2. Description of the Related Art
In a communication system, it is actually impossible to receive a transported signal without any distortions or noises. In particular, when the signal is transported/received over a wireless network, the effects of the distortions or noises are more serious as compared with when the signal is transported/received over a wired network.
Therefore, many efforts have been made to minimize the effects of the distortions or noises. An error control coding technique has been proposed as a typical method of minimizing the effects of the distortions or noises. Codes used for the error control coding technique are classified into a memoryless code and a memory code. For example, the memoryless code includes a linear block code, while the memory code includes a convolutional code and a turbo code. A device for generating such codes is called a “channel encoder”, and its outputs can be divided into systematic bits and parity bits based on the error control coding technique. The turbo code is a code typically used for the error control coding technique that separates its outputs into the systematic bits and the parity bits. In addition to the turbo code, there exists a systematic convolutional code of the convolutional code, as a code used for the error control coding technique.
Herein, the “systematic bits” mean an actual transport signal, while the “parity bits” mean a supplemental signal added to correct a possible error which occurred during transportation in a decoding process. However, even though a signal is subjected to the error control coding, if a burst error occurs in the systematic bits or the parity bits, it is not easy to correct the burst error. Such a phenomenon frequently occurs while the signal passes through a fading channel, and an “interleaving” technique is typically used to prevent this phenomenon. The interleaving technique disperses a damaged part in several places rather than concentrating it on a single place, thereby complementing the error control coding technique.
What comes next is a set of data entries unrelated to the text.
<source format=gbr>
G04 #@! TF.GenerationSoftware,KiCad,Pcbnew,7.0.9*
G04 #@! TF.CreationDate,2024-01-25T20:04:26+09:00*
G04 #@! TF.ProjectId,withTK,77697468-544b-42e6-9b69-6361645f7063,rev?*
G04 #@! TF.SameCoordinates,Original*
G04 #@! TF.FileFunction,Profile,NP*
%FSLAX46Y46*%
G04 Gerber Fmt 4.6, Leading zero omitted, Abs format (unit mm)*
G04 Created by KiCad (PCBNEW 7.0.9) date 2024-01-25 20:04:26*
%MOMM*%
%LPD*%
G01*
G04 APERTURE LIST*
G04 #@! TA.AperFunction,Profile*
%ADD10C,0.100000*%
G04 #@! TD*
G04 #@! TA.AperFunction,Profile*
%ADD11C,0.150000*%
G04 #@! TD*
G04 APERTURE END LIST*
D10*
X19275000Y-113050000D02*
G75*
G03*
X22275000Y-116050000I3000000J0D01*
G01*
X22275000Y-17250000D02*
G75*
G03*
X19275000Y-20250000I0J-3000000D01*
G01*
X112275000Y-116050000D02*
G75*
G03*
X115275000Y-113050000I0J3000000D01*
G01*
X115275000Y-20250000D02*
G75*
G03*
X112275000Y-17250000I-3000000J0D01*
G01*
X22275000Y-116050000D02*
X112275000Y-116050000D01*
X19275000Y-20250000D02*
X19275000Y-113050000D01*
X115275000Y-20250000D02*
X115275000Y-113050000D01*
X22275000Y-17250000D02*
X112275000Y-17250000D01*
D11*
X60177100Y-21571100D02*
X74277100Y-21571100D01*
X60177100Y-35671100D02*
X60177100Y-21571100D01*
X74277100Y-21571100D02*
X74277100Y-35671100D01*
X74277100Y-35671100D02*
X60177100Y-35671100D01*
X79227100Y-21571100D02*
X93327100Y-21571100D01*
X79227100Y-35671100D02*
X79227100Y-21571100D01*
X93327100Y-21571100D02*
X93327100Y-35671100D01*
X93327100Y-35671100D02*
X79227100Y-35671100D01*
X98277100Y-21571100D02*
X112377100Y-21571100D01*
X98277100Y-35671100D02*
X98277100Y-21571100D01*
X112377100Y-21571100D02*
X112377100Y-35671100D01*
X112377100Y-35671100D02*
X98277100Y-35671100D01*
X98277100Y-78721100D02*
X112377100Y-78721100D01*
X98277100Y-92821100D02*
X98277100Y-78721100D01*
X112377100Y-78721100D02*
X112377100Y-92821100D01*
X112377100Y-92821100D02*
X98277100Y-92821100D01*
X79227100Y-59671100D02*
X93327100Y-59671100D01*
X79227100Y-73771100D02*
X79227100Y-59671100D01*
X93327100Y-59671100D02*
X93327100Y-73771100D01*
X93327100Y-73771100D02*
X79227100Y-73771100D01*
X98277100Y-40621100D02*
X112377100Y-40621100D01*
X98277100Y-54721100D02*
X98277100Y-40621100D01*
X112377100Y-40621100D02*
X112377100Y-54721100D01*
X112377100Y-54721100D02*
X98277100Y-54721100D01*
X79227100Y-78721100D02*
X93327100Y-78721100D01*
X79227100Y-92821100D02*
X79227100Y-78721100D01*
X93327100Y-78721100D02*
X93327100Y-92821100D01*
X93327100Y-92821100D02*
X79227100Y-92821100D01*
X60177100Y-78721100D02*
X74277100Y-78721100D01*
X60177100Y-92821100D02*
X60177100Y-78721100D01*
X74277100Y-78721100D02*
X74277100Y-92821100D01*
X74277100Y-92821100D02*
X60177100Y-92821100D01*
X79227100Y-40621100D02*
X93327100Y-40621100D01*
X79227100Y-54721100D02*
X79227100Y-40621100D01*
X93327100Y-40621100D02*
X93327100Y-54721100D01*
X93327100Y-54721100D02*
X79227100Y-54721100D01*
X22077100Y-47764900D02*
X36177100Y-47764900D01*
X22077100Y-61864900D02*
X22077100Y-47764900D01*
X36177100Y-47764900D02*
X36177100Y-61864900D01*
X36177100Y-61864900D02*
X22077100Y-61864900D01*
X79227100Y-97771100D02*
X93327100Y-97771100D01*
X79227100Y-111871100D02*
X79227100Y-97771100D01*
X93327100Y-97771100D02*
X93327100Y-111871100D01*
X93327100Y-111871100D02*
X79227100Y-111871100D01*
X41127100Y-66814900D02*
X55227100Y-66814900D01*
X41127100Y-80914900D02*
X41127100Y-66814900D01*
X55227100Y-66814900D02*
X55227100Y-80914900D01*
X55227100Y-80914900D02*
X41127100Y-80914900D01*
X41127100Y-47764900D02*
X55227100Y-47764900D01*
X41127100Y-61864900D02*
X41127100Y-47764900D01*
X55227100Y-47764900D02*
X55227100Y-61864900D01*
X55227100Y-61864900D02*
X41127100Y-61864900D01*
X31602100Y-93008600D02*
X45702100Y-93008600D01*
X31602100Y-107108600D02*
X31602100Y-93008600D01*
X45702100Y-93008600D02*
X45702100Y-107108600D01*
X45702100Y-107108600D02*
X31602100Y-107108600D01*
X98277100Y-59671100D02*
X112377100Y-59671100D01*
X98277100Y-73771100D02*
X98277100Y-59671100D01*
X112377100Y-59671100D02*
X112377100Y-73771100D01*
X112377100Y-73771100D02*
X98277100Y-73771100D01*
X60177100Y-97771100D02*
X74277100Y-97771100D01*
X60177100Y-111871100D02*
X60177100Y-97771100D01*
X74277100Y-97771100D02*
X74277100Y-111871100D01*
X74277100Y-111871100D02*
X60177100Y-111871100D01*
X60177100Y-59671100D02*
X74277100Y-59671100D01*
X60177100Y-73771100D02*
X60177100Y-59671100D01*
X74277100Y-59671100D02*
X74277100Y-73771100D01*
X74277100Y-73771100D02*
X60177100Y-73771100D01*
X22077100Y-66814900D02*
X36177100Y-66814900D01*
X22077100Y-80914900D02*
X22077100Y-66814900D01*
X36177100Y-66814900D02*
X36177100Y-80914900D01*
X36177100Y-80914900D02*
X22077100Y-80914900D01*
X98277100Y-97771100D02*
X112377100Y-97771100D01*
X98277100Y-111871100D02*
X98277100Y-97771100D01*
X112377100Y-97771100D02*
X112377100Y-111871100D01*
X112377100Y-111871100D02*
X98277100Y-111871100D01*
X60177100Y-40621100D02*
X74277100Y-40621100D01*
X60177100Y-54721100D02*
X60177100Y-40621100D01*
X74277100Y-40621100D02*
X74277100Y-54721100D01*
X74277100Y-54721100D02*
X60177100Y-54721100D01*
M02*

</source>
Such interleaved signal is subject to mapping in a symbol unit in a digital modulator. The number of bits included in one symbol increases with the order of the modulator. Particularly, in the case of high-order modulation of over 16QAM (16-ary Quadrature Amplitude Modulation), one symbol includes information of over 4 bits, and the bits can be classified according to reliability. Here, the “reliability” can be represented by a probability that the bit values will be changed during transportation. For example, when one 16QAM-modualted symbol is subject to mapping on coordinates, information of leading two bits in the symbol has higher reliability since the leading two bits determine a quadrant of the coordinates, to which the symbol is to be mapped. This means that there is a lower probability that the information of the leading two bits will be changed during transportation. However, information of the remaining two bits in the symbol has lower reliability, since the remaining two bits determine one of the four regions obtained by dividing the determined quadrant. This means that there is a higher probability that the information of the remaining two bits will be changed during transportation. That is, of at least 3 bits included in one symbol, the bits determining a wider region have higher reliability and the bits determining a narrower region have lower reliability.
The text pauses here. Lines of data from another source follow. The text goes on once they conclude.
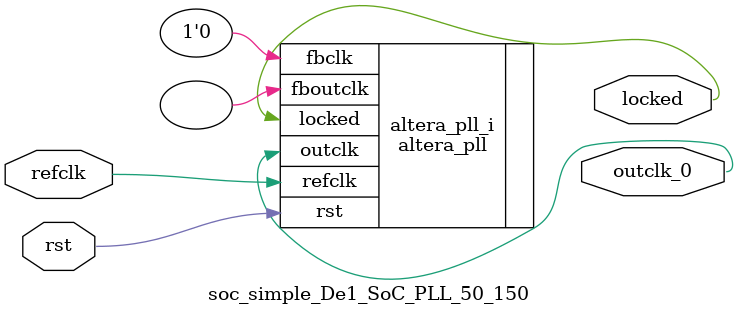
<source format=v>
`timescale 1ns/10ps
module  soc_simple_De1_SoC_PLL_50_150(

	// interface 'refclk'
	input wire refclk,

	// interface 'reset'
	input wire rst,

	// interface 'outclk0'
	output wire outclk_0,

	// interface 'locked'
	output wire locked
);

	altera_pll #(
		.fractional_vco_multiplier("false"),
		.reference_clock_frequency("50.0 MHz"),
		.operation_mode("direct"),
		.number_of_clocks(1),
		.output_clock_frequency0("120.000000 MHz"),
		.phase_shift0("0 ps"),
		.duty_cycle0(50),
		.output_clock_frequency1("0 MHz"),
		.phase_shift1("0 ps"),
		.duty_cycle1(50),
		.output_clock_frequency2("0 MHz"),
		.phase_shift2("0 ps"),
		.duty_cycle2(50),
		.output_clock_frequency3("0 MHz"),
		.phase_shift3("0 ps"),
		.duty_cycle3(50),
		.output_clock_frequency4("0 MHz"),
		.phase_shift4("0 ps"),
		.duty_cycle4(50),
		.output_clock_frequency5("0 MHz"),
		.phase_shift5("0 ps"),
		.duty_cycle5(50),
		.output_clock_frequency6("0 MHz"),
		.phase_shift6("0 ps"),
		.duty_cycle6(50),
		.output_clock_frequency7("0 MHz"),
		.phase_shift7("0 ps"),
		.duty_cycle7(50),
		.output_clock_frequency8("0 MHz"),
		.phase_shift8("0 ps"),
		.duty_cycle8(50),
		.output_clock_frequency9("0 MHz"),
		.phase_shift9("0 ps"),
		.duty_cycle9(50),
		.output_clock_frequency10("0 MHz"),
		.phase_shift10("0 ps"),
		.duty_cycle10(50),
		.output_clock_frequency11("0 MHz"),
		.phase_shift11("0 ps"),
		.duty_cycle11(50),
		.output_clock_frequency12("0 MHz"),
		.phase_shift12("0 ps"),
		.duty_cycle12(50),
		.output_clock_frequency13("0 MHz"),
		.phase_shift13("0 ps"),
		.duty_cycle13(50),
		.output_clock_frequency14("0 MHz"),
		.phase_shift14("0 ps"),
		.duty_cycle14(50),
		.output_clock_frequency15("0 MHz"),
		.phase_shift15("0 ps"),
		.duty_cycle15(50),
		.output_clock_frequency16("0 MHz"),
		.phase_shift16("0 ps"),
		.duty_cycle16(50),
		.output_clock_frequency17("0 MHz"),
		.phase_shift17("0 ps"),
		.duty_cycle17(50),
		.pll_type("General"),
		.pll_subtype("General")
	) altera_pll_i (
		.rst	(rst),
		.outclk	({outclk_0}),
		.locked	(locked),
		.fboutclk	( ),
		.fbclk	(1'b0),
		.refclk	(refclk)
	);
endmodule


</source>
A transmitter of a common HSDPA (High-Speed Downlink Packet Access) radio communication system is comprised of a channel encoder, an interleaver and a modulator, as illustrated in FIG. 1.
Referring to FIG. 1, a tail bit generator 110 receives N transport blocks and adds associated tail bits to the respective transport blocks. A channel encoder 112 encodes the N tail bit-added transport blocks from the tail bit generator 110 and outputs coded symbols. The channel encoder 112 has at least one coding rate in order to encode the N transport blocks. The coding rate may be ½ or ¾. When the channel encoder 112 supports a plurality of coding rates through symbol puncturing or symbol repetition using a ⅙ or ⅕ mother encoder, an operation of selecting a coding rate from the available coding rates is required. In FIG. 1, the channel encoder 112 determines (selects) the coding rate under the control of a controller 120.
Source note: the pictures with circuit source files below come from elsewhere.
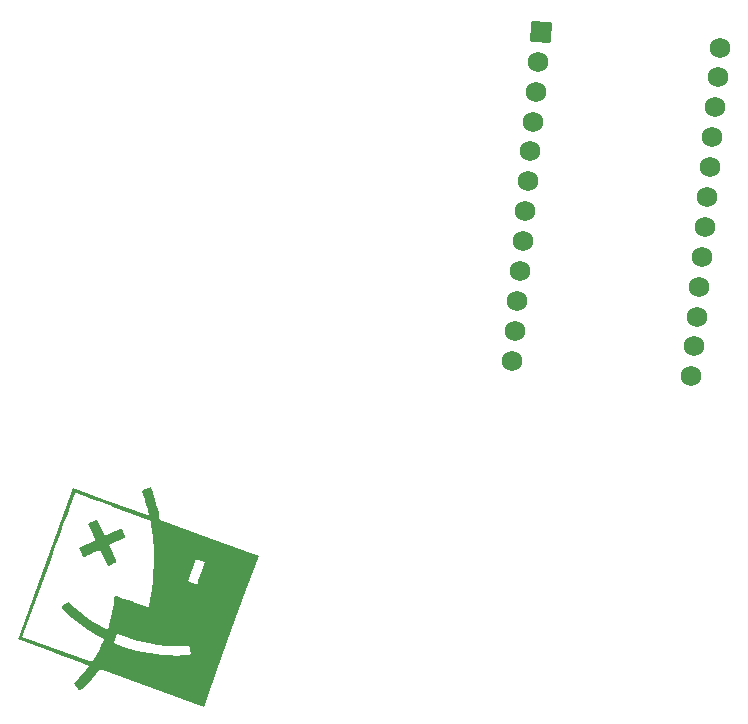
<source format=gbr>
%TF.GenerationSoftware,KiCad,Pcbnew,6.0.1-1.fc35*%
%TF.CreationDate,2022-01-21T00:59:50-05:00*%
%TF.ProjectId,a_dux_30,615f6475-785f-4333-902e-6b696361645f,v1.0.0*%
%TF.SameCoordinates,Original*%
%TF.FileFunction,Legend,Bot*%
%TF.FilePolarity,Positive*%
%FSLAX46Y46*%
G04 Gerber Fmt 4.6, Leading zero omitted, Abs format (unit mm)*
G04 Created by KiCad (PCBNEW 6.0.1-1.fc35) date 2022-01-21 00:59:50*
%MOMM*%
%LPD*%
G01*
G04 APERTURE LIST*
G04 Aperture macros list*
%AMRotRect*
0 Rectangle, with rotation*
0 The origin of the aperture is its center*
0 $1 length*
0 $2 width*
0 $3 Rotation angle, in degrees counterclockwise*
0 Add horizontal line*
21,1,$1,$2,0,0,$3*%
G04 Aperture macros list end*
%ADD10RotRect,1.752600X1.752600X265.000000*%
%ADD11C,1.752600*%
G04 APERTURE END LIST*
%TO.C,*%
G36*
X63686819Y5337469D02*
G01*
X63739973Y5237471D01*
X63815483Y5086631D01*
X63907466Y4896695D01*
X64010044Y4679412D01*
X64330411Y3992671D01*
X65011594Y4314877D01*
X65223358Y4413548D01*
X65417220Y4500914D01*
X65574352Y4568595D01*
X65682485Y4611308D01*
X65729348Y4623773D01*
X65733754Y4620723D01*
X65770627Y4566758D01*
X65827374Y4462402D01*
X65894334Y4328097D01*
X65961851Y4184282D01*
X66020269Y4051401D01*
X66059931Y3949895D01*
X66071181Y3900202D01*
X66071124Y3900068D01*
X66031802Y3874829D01*
X65930173Y3821347D01*
X65777936Y3745458D01*
X65586792Y3652994D01*
X65368442Y3549790D01*
X64675282Y3225695D01*
X64997949Y2531868D01*
X64999630Y2528253D01*
X65100390Y2309260D01*
X65187179Y2116287D01*
X65254781Y1961299D01*
X65297974Y1856254D01*
X65311543Y1813115D01*
X65301606Y1803766D01*
X65234466Y1762501D01*
X65118765Y1699858D01*
X64971564Y1625261D01*
X64900600Y1591147D01*
X64758051Y1527939D01*
X64649640Y1487103D01*
X64594560Y1476230D01*
X64565104Y1513798D01*
X64507869Y1614484D01*
X64429509Y1766207D01*
X64336201Y1956998D01*
X64234120Y2174888D01*
X63919779Y2859649D01*
X63230541Y2533358D01*
X63156949Y2498423D01*
X62922595Y2387400D01*
X62748036Y2310770D01*
X62621200Y2270295D01*
X62530010Y2267733D01*
X62462394Y2304843D01*
X62406274Y2383384D01*
X62349576Y2505115D01*
X62280225Y2671795D01*
X62153412Y2973687D01*
X62855052Y3301748D01*
X62868718Y3308143D01*
X63085457Y3411122D01*
X63272748Y3502925D01*
X63419391Y3577841D01*
X63514187Y3630157D01*
X63545937Y3654158D01*
X63527435Y3694720D01*
X63480101Y3798016D01*
X63409604Y3951675D01*
X63321514Y4143560D01*
X63221396Y4361537D01*
X62907610Y5044566D01*
X63195653Y5186283D01*
X63266928Y5221187D01*
X63437371Y5302287D01*
X63551910Y5351649D01*
X63622722Y5374196D01*
X63661981Y5374851D01*
X63686819Y5337469D01*
G37*
G36*
X72691065Y-10447365D02*
G01*
X63903675Y-7292473D01*
X63564058Y-7712072D01*
X63515307Y-7772000D01*
X63270758Y-8063574D01*
X63036811Y-8328080D01*
X62820982Y-8557743D01*
X62630790Y-8744789D01*
X62473752Y-8881444D01*
X62357387Y-8959934D01*
X62321986Y-8981686D01*
X62277995Y-9028815D01*
X62270927Y-9042230D01*
X62235469Y-9050423D01*
X62171379Y-9010660D01*
X62071419Y-8917491D01*
X61928353Y-8765463D01*
X61882558Y-8714254D01*
X61769495Y-8571402D01*
X61717562Y-8467675D01*
X61723979Y-8394847D01*
X61785959Y-8344699D01*
X61792538Y-8341151D01*
X61861942Y-8284483D01*
X61970360Y-8178022D01*
X62107286Y-8033794D01*
X62262215Y-7863819D01*
X62424640Y-7680120D01*
X62584055Y-7494721D01*
X62729953Y-7319645D01*
X62851830Y-7166913D01*
X62939178Y-7048548D01*
X62981493Y-6976574D01*
X62971901Y-6968886D01*
X62896689Y-6933971D01*
X62749563Y-6873306D01*
X62533740Y-6788118D01*
X62252437Y-6679634D01*
X61908872Y-6549081D01*
X61506262Y-6397685D01*
X61047825Y-6226673D01*
X60536776Y-6037272D01*
X59976333Y-5830708D01*
X56958012Y-4721002D01*
X57024636Y-4537953D01*
X57350562Y-4537953D01*
X63220215Y-6674331D01*
X63271070Y-6595063D01*
X63309586Y-6534622D01*
X63557092Y-6127275D01*
X63791199Y-5710653D01*
X63998890Y-5308717D01*
X64120518Y-5046114D01*
X65074740Y-5046114D01*
X65199354Y-5091778D01*
X65278579Y-5122471D01*
X65417708Y-5179401D01*
X65567934Y-5243228D01*
X65724111Y-5307410D01*
X66118396Y-5447037D01*
X66570784Y-5582178D01*
X67065098Y-5709128D01*
X67585154Y-5824181D01*
X68114774Y-5923632D01*
X68637775Y-6003773D01*
X69137979Y-6060898D01*
X69249840Y-6070544D01*
X69573090Y-6092188D01*
X69903323Y-6106173D01*
X70230705Y-6112819D01*
X70545399Y-6112443D01*
X70837571Y-6105365D01*
X71097387Y-6091903D01*
X71315010Y-6072376D01*
X71480607Y-6047103D01*
X71584343Y-6016402D01*
X71616381Y-5980592D01*
X71611243Y-5954131D01*
X71592550Y-5861089D01*
X71565901Y-5730097D01*
X71536136Y-5584751D01*
X71508091Y-5448651D01*
X71486610Y-5345393D01*
X71476527Y-5298580D01*
X71474700Y-5297194D01*
X71421381Y-5292993D01*
X71307411Y-5293633D01*
X71150304Y-5298595D01*
X70967580Y-5307357D01*
X70776753Y-5319396D01*
X70766646Y-5320086D01*
X70563915Y-5325516D01*
X70300084Y-5321054D01*
X69993793Y-5307996D01*
X69663679Y-5287645D01*
X69328382Y-5261295D01*
X69006540Y-5230247D01*
X68716792Y-5195799D01*
X68477777Y-5159249D01*
X67622347Y-4984156D01*
X66759932Y-4759380D01*
X65958618Y-4498172D01*
X65354074Y-4278648D01*
X65074740Y-5046114D01*
X64120518Y-5046114D01*
X64167151Y-4945429D01*
X64192570Y-4885027D01*
X64233045Y-4764554D01*
X64227824Y-4688551D01*
X64170364Y-4636260D01*
X64054120Y-4586924D01*
X64047759Y-4584502D01*
X63937736Y-4533477D01*
X63775576Y-4447940D01*
X63576534Y-4336845D01*
X63355865Y-4209144D01*
X63128828Y-4073788D01*
X62910673Y-3939731D01*
X62716661Y-3815926D01*
X62562045Y-3711325D01*
X62551875Y-3704108D01*
X62220654Y-3459775D01*
X61891664Y-3200406D01*
X61578338Y-2937622D01*
X61294111Y-2683042D01*
X61052415Y-2448283D01*
X60866685Y-2244965D01*
X60805939Y-2174692D01*
X60729712Y-2094440D01*
X60684952Y-2057744D01*
X60657714Y-2026923D01*
X60690254Y-1962183D01*
X60790032Y-1871025D01*
X60953272Y-1757675D01*
X60972055Y-1745840D01*
X61104549Y-1667671D01*
X61213020Y-1612222D01*
X61275541Y-1590844D01*
X61281231Y-1591519D01*
X61343398Y-1627945D01*
X61437603Y-1708948D01*
X61545818Y-1819290D01*
X61780679Y-2061835D01*
X62234908Y-2467180D01*
X62759420Y-2867091D01*
X63347119Y-3256310D01*
X63990909Y-3629586D01*
X64094023Y-3684878D01*
X64254012Y-3767945D01*
X64384915Y-3832649D01*
X64465575Y-3868347D01*
X64571703Y-3906975D01*
X64654567Y-3622073D01*
X64677626Y-3541444D01*
X64767168Y-3204189D01*
X64854126Y-2841467D01*
X64935039Y-2470565D01*
X65006449Y-2108773D01*
X65064895Y-1773380D01*
X65106918Y-1481673D01*
X65129058Y-1250944D01*
X65134347Y-1185333D01*
X65150014Y-1085892D01*
X65168794Y-1040894D01*
X65212515Y-1051035D01*
X65324359Y-1085776D01*
X65495569Y-1142154D01*
X65717393Y-1217208D01*
X65981073Y-1307975D01*
X66277852Y-1411491D01*
X66598977Y-1524794D01*
X66902855Y-1632346D01*
X67217325Y-1742705D01*
X67467772Y-1829073D01*
X67661250Y-1893637D01*
X67804812Y-1938588D01*
X67905514Y-1966114D01*
X67970407Y-1978404D01*
X68006546Y-1977645D01*
X68020985Y-1966027D01*
X68022201Y-1962549D01*
X68044331Y-1878905D01*
X68076847Y-1732819D01*
X68116459Y-1540991D01*
X68159879Y-1320124D01*
X68203818Y-1086918D01*
X68244986Y-858076D01*
X68280095Y-650300D01*
X68305669Y-486921D01*
X68386512Y195793D01*
X71328315Y195793D01*
X71713253Y55687D01*
X71832129Y13615D01*
X71991126Y-35739D01*
X72089161Y-53779D01*
X72134649Y-42468D01*
X72145655Y-21763D01*
X72182933Y67950D01*
X72240119Y216746D01*
X72312972Y413284D01*
X72397252Y646223D01*
X72488714Y904218D01*
X72806322Y1808953D01*
X72708558Y1838841D01*
X72702006Y1840867D01*
X72609094Y1871175D01*
X72469829Y1918110D01*
X72311740Y1972407D01*
X72012685Y2076085D01*
X71328315Y195793D01*
X68386512Y195793D01*
X68435198Y606948D01*
X68495167Y1709784D01*
X68485627Y2808563D01*
X68406627Y3890262D01*
X68258221Y4941857D01*
X68192298Y5313506D01*
X65011612Y6492909D01*
X64725006Y6599109D01*
X64250622Y6774555D01*
X63801733Y6940158D01*
X63384012Y7093847D01*
X63003131Y7233552D01*
X62664762Y7357203D01*
X62374578Y7462726D01*
X62138250Y7548053D01*
X61961451Y7611111D01*
X61849852Y7649830D01*
X61809128Y7662140D01*
X61801929Y7645913D01*
X61768742Y7560155D01*
X61710125Y7404333D01*
X61627575Y7182532D01*
X61522594Y6898841D01*
X61396681Y6557346D01*
X61251336Y6162132D01*
X61088057Y5717288D01*
X60908345Y5226901D01*
X60713700Y4695055D01*
X60505618Y4125839D01*
X60285604Y3523339D01*
X60055153Y2891643D01*
X59815767Y2234837D01*
X59568946Y1557007D01*
X57350562Y-4537953D01*
X57024636Y-4537953D01*
X61608936Y8057308D01*
X64797383Y6907584D01*
X65076888Y6806878D01*
X65554426Y6635207D01*
X66007159Y6472933D01*
X66429311Y6322103D01*
X66815105Y6184762D01*
X67158765Y6062954D01*
X67454514Y5958725D01*
X67696576Y5874121D01*
X67879175Y5811186D01*
X67996532Y5771965D01*
X68042874Y5758505D01*
X68048997Y5759489D01*
X68066653Y5801087D01*
X68054563Y5907762D01*
X68012228Y6084809D01*
X67963315Y6262869D01*
X67899414Y6488489D01*
X67830599Y6725860D01*
X67761376Y6959917D01*
X67696249Y7175601D01*
X67639724Y7357847D01*
X67596303Y7491598D01*
X67570493Y7561789D01*
X67548243Y7614653D01*
X67510908Y7742162D01*
X67500182Y7847753D01*
X67519905Y7905323D01*
X67561722Y7925760D01*
X67663377Y7966077D01*
X67795236Y8013136D01*
X67900810Y8049975D01*
X68028150Y8096960D01*
X68109859Y8130263D01*
X68163835Y8147364D01*
X68222273Y8141642D01*
X68231123Y8126878D01*
X68263726Y8047461D01*
X68312248Y7914445D01*
X68371274Y7743912D01*
X68435384Y7551942D01*
X68499164Y7354616D01*
X68557195Y7168016D01*
X68604060Y7008222D01*
X68610260Y6986199D01*
X68646906Y6858332D01*
X68687414Y6719470D01*
X68696896Y6686545D01*
X68744657Y6506315D01*
X68803895Y6264983D01*
X68870942Y5977804D01*
X68942128Y5660042D01*
X69001733Y5388665D01*
X73171860Y3859805D01*
X77341989Y2330945D01*
X76137381Y-978687D01*
X74870618Y-4459090D01*
X74000944Y-6848502D01*
X72691065Y-10447365D01*
G37*
%TD*%
D10*
%TO.C,MCU1*%
X101243931Y46694397D03*
D11*
X101022556Y44164062D03*
X100801180Y41633728D03*
X100579804Y39103393D03*
X100358429Y36573059D03*
X100137053Y34042724D03*
X99915678Y31512389D03*
X99694302Y28982055D03*
X99472926Y26451720D03*
X99251551Y23921386D03*
X99030175Y21391051D03*
X98808800Y18860717D03*
X116425938Y45366143D03*
X116204563Y42835809D03*
X115983187Y40305474D03*
X115761812Y37775140D03*
X115540436Y35244805D03*
X115319060Y32714471D03*
X115097685Y30184136D03*
X114876309Y27653801D03*
X114654934Y25123467D03*
X114433558Y22593132D03*
X114212182Y20062798D03*
X113990807Y17532463D03*
%TD*%
M02*

</source>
A rate matcher 114 rate-matches the coded symbols from the channel encoder 112. The rate matching is performed by repeating or puncturing the coded symbols, when a transport channel is subject to multiplexing or when the number of the output symbols of the channel encoder 112 is not identical to the number of symbols transported over a radio channel. An interleaver 116 interleaves the rate-matched coded symbols from the rate matcher 114. The interleaving is performed to minimize a possible data loss during transportation. An M-ary modulator 118 modulates the interleaved coded symbols by QPSK (Quadrature Phase Shift Keying), 8PSK (8-ary Phase Shift Keying), 16QAM or 64QAM modulation. The controller 120 controls an operation of the channel encoder (or turbo encoder) 112 and a modulation mode of the modulator 118 according to a current state of the radio channel. The HSDPA radio communication system uses AMCS (Adaptive Modulation and Coding Scheme) for the controller 120 in order to select the modulation modes (QPSK, 8PSK, 16QAM and 64QAM) according to the radio environment. Though not illustrated in the drawing, the CDMA mobile communication system spreads transport data using a Walsh code W and an orthogonal code PN, so that a corresponding mobile terminal (or UE (User Equipment)) can identify a channel and a base station (or Node B) transporting the data.
The structure of the transmitter has been described on the assumption that coded symbols are not divided into the systematic bits and the parity bits. However, the coded symbols output from the channel encoder 112 of the transmitter can be divided into the systematic bits and the parity bits. Of course, the systematic bits and the parity bits output from the channel encoder 112 have different priorities. Namely, in the case where errors occur in the transport data at a given rate, it is possible to perform relatively correct decoding when the errors occur in the parity bits rather than in the systematic bits. The reason is, as stated above, because the systematic bits are actual data bits while the parity bits are supplemental bits added to correct errors occurred during transportation in a decoding process.
However, the interleaver 116 of the conventional transmitter in the communication system performs interleaving regardless of the priorities of the systematic bits and the parity bits. That is, the conventional transmitter performs symbol mapping irrespective of the systematic bits and the parity bits.
Hence, the conventional radio communication system has a high error occurrence probability regardless of the priorities of the systematic bits and the parity bits, when transporting data over the wireless network. Accordingly, there is a need for a technique capable of reducing a probability that errors will occur in the systematic bits having higher priority than the parity bits, thereby improving system performance.